Мне стало ясно, что равнодушие мое и к тетке, и к проклятому поместью, и к ее нешуточным капиталам на самом деле были не более чем тщательно запрятанная ненависть пополам с завистью.
Да и сам приезд в «Дюны» на самом деле не более чем банальное желание упиться наконец крахом клана, который меня отверг. Надо мной весело гаркнула чайка, намекая не только на близость воды, но и на то, что секрет мой раскрыт. А ведь я так гордился ледяной индифферентностью, так лелеял стоическое пренебрежение к ее деньгам, что порой хотелось снять шляпу перед собой. На деле я оказался не лучше Джилл, просто ненависть моя была сильней жадности.
Пожалев, что бросил курить, я въехал в ворота и покатил по аллее в сторону усадьбы.
Да, память моя – никуда не годный инструмент. На деле все оказалось мельче, беднее, обшарпанней. Я был разочарован, но разочарован приятно.
Миновав гостевые флигели (три убогих избушки, ветхих, а вовсе не таинственных и пугающих), сиротливо скучающие в густой тени от вымахавших почти вдвое кряжистых сосен, я остановил машину перед главным входом, приткнувшись за сияющим черным лаком, фургоном похоронной конторы. Нерешительно потоптавшись у клумбы, я малодушно пошел от дома в сторону обрыва. Чертова старуха, даже мертвая, даже в дубовом ящике, отчего-то пугала меня!
На краю возвышался тот же валун, с которого я тридцать с лишним лет назад выслеживал кровожадных ирокезов. Или гуронов – некоторые детали бесследно стерлись. Проворно, но без прежней ловкости, я вскарабкался на камень.

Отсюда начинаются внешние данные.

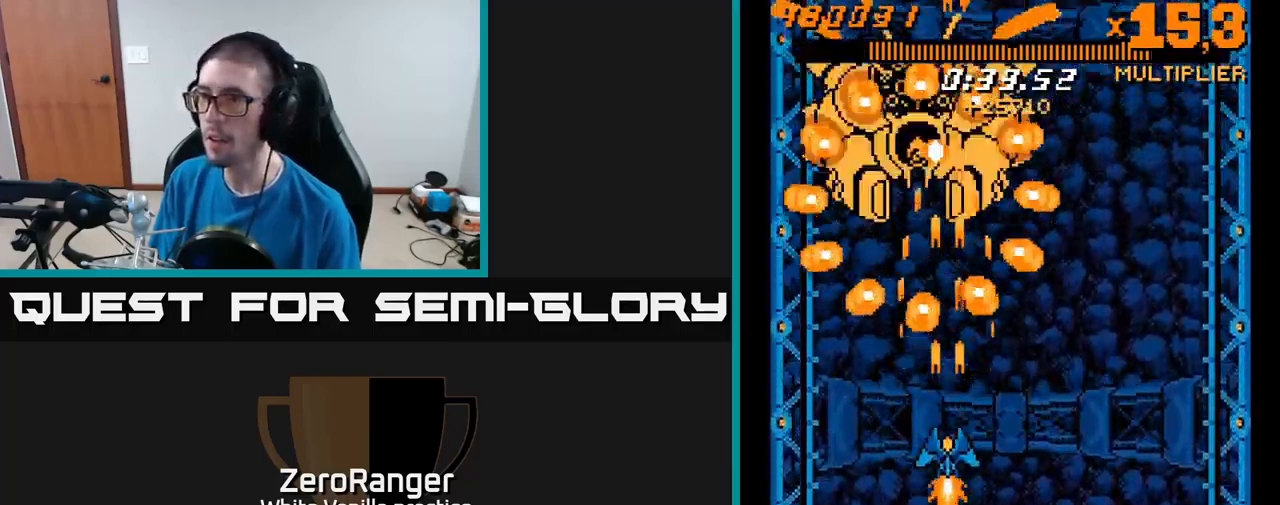
{"buttons": ["A", "DPAD_DOWN", "DPAD_RIGHT"], "right_stick": "center", "events": [[200, "DPAD_DOWN", "down"], [333, "DPAD_DOWN", "up"], [467, "DPAD_DOWN", "down"], [500, "DPAD_RIGHT", "down"]]}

От распахнувшейся дали у меня екнуло сердце – дюны, горбатыми волнами пепельно желтели внизу. По склонам точно так же играла на ветру осока, а дальше синел океан. Ветер доносил ворчанье прибоя и горьковатый запах морской травы.
Я опустился на корточки, мои ладони безошибочно узнали нагретую шероховатость камня, я провел пальцем по глубокой трещине, как я это делал тогда, много лет назад.
Похоже, ответственные за стыковку кусков времени халтурно отнеслись к своей работе, и я провалился в небрежно пригнанный стык. Мне стало вдруг жутко, как это бывает во сне, жутко до мурашек. Я очутился в каком-то безвременье. Будто не было прошедших лет, а события моей жизни, и до этого выглядевшие вполне нелепо, сейчас казались мне полной несуразицей.
Я стоял на коленях, уперев руки в плоское темя валуна. Я глотал свежий бриз и не мог оторваться от синих, будто осколки неба, луж, оставшихся от прилива. Чайки разгуливали вокруг этих осколков на прямых ногах, с интересом заглядывая в отражения. Они деловито клевали песок крепкими желтыми клювами и с аппетитом лакомились незадачливыми моллюсками и мелкими крабами. Теплый ветер гулял по дюнам, ероша островки осоки, ее шелест сливался с глухим бормотаньем океана, который перетекал в такое же голубое и такое же бездонное небо.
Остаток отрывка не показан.